- GOAL OF THE EXERCISE:
Nothing outside the range is wanted. Repeat exactly the lines below from the one with "ארוחות עם הדמויות" through the one with "Einstellungen anpassen".
── SUPPLIED MATERIAL
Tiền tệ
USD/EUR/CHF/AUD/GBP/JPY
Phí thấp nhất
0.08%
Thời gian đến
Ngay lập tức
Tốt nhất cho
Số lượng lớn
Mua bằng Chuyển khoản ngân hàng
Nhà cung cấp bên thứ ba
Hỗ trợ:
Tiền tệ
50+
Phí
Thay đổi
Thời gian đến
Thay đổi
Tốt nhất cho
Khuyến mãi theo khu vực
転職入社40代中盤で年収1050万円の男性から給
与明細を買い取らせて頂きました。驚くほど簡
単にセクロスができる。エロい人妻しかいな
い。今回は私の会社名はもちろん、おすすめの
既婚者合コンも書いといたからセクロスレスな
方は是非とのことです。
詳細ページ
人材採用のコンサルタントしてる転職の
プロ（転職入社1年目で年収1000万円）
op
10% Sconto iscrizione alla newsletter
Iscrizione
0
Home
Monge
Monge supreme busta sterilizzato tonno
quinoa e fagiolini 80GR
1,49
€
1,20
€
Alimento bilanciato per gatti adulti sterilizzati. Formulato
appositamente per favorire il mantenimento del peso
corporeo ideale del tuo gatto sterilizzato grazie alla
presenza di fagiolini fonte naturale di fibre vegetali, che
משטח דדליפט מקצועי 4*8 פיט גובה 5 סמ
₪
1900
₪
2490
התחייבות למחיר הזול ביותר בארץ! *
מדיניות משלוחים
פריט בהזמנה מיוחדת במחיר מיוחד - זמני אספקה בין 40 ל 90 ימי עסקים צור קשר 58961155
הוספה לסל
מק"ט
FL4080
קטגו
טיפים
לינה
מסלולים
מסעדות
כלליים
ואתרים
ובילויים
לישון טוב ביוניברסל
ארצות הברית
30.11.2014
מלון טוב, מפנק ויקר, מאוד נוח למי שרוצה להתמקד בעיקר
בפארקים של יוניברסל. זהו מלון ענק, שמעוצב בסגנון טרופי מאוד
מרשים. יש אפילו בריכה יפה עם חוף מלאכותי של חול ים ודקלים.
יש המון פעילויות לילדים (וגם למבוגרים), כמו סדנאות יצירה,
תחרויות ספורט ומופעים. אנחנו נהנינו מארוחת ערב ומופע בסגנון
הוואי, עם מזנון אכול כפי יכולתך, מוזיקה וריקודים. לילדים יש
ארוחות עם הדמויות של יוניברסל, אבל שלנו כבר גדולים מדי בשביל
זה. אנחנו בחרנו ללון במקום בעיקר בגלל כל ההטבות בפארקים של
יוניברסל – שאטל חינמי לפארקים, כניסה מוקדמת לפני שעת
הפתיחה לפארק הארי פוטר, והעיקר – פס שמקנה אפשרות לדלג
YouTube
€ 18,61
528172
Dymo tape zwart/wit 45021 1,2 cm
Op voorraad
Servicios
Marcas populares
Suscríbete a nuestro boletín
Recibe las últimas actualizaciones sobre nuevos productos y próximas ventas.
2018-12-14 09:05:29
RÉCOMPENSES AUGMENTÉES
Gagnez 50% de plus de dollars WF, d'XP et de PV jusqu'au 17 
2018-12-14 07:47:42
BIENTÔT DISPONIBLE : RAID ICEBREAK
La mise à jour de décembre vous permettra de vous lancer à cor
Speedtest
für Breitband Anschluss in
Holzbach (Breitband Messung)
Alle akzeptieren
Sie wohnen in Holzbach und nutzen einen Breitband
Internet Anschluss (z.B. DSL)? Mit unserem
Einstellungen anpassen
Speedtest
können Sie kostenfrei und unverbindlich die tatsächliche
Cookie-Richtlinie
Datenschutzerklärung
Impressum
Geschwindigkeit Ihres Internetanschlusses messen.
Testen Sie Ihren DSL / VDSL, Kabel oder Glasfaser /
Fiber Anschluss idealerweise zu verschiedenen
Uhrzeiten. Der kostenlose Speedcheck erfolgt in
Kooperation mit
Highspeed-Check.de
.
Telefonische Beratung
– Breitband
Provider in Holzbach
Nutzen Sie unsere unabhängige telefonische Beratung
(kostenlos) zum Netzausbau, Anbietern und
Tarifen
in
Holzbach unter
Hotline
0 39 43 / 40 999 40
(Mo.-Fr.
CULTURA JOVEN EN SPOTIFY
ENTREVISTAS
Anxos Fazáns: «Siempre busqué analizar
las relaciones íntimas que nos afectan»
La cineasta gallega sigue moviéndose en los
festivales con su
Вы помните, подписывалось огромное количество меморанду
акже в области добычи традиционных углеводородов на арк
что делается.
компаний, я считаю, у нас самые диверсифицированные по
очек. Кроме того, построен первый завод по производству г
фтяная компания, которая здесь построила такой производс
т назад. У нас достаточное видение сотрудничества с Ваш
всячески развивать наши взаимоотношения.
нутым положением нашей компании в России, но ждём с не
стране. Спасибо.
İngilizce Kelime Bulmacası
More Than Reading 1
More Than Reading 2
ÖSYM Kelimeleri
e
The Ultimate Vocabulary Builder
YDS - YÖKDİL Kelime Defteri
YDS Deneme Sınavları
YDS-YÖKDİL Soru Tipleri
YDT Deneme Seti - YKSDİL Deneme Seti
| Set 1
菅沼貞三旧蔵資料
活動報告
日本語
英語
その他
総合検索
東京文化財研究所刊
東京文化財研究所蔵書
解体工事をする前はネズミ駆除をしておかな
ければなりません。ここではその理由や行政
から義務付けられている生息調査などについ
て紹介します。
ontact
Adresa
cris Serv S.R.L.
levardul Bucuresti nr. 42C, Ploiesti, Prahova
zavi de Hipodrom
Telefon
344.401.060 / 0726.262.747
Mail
────
- EXERCISE SOLUTION:
ארוחות עם הדמויות של יוניברסל, אבל שלנו כבר גדולים מדי בשביל
זה. אנחנו בחרנו ללון במקום בעיקר בגלל כל ההטבות בפארקים של
יוניברסל – שאטל חינמי לפארקים, כניסה מוקדמת לפני שעת
הפתיחה לפארק הארי פוטר, והעיקר – פס שמקנה אפשרות לדלג
YouTube
€ 18,61
528172
Dymo tape zwart/wit 45021 1,2 cm
Op voorraad
Servicios
Marcas populares
Suscríbete a nuestro boletín
Recibe las últimas actualizaciones sobre nuevos productos y próximas ventas.
2018-12-14 09:05:29
RÉCOMPENSES AUGMENTÉES
Gagnez 50% de plus de dollars WF, d'XP et de PV jusqu'au 17 
2018-12-14 07:47:42
BIENTÔT DISPONIBLE : RAID ICEBREAK
La mise à jour de décembre vous permettra de vous lancer à cor
Speedtest
für Breitband Anschluss in
Holzbach (Breitband Messung)
Alle akzeptieren
Sie wohnen in Holzbach und nutzen einen Breitband
Internet Anschluss (z.B. DSL)? Mit unserem
Einstellungen anpassen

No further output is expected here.